Here's a strange item. It's a fancy coffee-table picture book, The Power to Heal, published in 1990. Firms like Blue Cross, Parke-Davis, and the U.S. Surgical Corporation sponsored it.

The book honors medicine and healing, as you might expect. Yet it goes far beyond our medicine. These medical companies honor shamans, herbalists, and every form of tribal medicine.

Two years later, I read something in the New York Times. It puts this glossy book in a new perspective. A new wind is blowing through the pharmaceutical business. Suddenly, doctors, environmentalists, academics, businessmen, drug companies, and governments are all forging a delicate alliance.

It began with the death of plant species in Brazil. When we kill the rain forests, we also kill the mysterious herbs in them. One more plant dies off every moment. It's our last chance. We're losing that birthright faster than I can speak of it.

Still, the most skeptical among us admits that those herbs have healing powers we don't yet understand. In the 1930s we learned to make muscle relaxants from the curare plant.

In the 1960s we made a drug from the rosy periwinkle to treat leukemia and Hodgkin's disease. Now we're trying to isolate cures for flu and herpes viruses from herbs.

Why haven't we done more to find these herbal cures? The answer isn't conservatism. It's difficulty. You have to study the local folklore of healing. You have to isolate an herb species and its active ingredient. You have to test it. You have to find ways to synthesize the drug. You have to patent it and produce it.

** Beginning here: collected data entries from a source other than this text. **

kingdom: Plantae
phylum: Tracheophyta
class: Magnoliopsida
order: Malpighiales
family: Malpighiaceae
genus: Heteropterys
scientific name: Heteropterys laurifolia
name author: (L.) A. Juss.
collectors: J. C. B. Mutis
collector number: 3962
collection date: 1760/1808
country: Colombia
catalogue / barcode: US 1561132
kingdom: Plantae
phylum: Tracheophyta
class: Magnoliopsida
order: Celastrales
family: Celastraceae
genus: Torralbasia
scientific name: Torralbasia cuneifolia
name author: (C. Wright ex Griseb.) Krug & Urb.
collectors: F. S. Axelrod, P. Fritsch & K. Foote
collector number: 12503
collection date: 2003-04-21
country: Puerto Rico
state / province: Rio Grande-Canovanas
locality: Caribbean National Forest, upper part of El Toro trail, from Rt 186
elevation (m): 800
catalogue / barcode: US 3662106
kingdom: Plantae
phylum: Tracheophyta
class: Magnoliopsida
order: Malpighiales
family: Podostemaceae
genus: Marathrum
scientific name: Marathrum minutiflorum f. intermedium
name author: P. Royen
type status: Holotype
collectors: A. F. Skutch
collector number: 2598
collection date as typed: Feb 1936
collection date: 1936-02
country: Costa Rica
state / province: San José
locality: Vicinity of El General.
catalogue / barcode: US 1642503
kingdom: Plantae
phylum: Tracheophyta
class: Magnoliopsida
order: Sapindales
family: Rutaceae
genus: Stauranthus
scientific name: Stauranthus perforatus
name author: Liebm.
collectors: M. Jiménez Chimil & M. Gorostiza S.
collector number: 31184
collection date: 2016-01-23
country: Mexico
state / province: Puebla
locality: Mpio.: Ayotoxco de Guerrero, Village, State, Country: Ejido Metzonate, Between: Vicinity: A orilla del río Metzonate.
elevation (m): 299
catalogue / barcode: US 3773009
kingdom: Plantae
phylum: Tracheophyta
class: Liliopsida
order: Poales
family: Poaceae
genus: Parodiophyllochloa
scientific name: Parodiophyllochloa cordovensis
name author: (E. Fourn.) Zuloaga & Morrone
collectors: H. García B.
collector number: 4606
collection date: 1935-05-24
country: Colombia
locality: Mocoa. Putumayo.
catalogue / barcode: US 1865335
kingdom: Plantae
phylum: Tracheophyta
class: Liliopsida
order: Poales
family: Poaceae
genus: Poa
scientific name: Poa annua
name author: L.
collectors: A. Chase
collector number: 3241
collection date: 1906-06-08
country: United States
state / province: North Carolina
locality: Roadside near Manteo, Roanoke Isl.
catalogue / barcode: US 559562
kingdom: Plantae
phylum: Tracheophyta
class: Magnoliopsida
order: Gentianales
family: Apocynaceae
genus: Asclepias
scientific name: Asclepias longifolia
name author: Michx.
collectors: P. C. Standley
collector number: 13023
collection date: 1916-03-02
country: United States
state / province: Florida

Drug companies are paying high salaries to local herb gatherers. A company called Shaman Pharmaceuticals refines antiviral herbs and gives profits back to environmentalists.

The people who do this work are patient and visionary. This is no simple matter of buying up all the herbs in a third world region. Like our own medical enterprise, herbal medicine has its quacks and fakes. The sorting task is long and hard.

Another part of the problem is habit. In Glide, Oregon, Pacific Yew trees are garbage in a big logging operation. Loggers burn them in slash piles. Yet the bark of this rare Yew is the only known source of Taxol, the drug we use for ovarian cancer. It simply never occurred to anyone to save these trees.

So we build new habits and new reactions. We redirect our intellectual and creative energy. And we revitalize the hope of the sick -- people with cancer or AIDS. At the very last moment, we finally open our eyes -- to a whole world we'd overlooked.

I'm John Lienhard, at the University of Houston, where we're interested in the way inventive minds work.

(Theme music)


The Power to Heal: Ancient Arts and Modern Medicine. (R. Smolan, P. Moffitt, and Matthew Naythons, eds.) New York: Prentice-Hall Press, 1990.

Stevens, W.K., Shamans and Scientists Seek Cures in Plants. New York Times, SCIENCE, Tuesday, January 28, 1992, pp. B5 and B9.

Egan, T., Trees That Yield a Drug for Cancer Are Wasted. The New York Times, Wednesday, January 29, 1992, pg A1.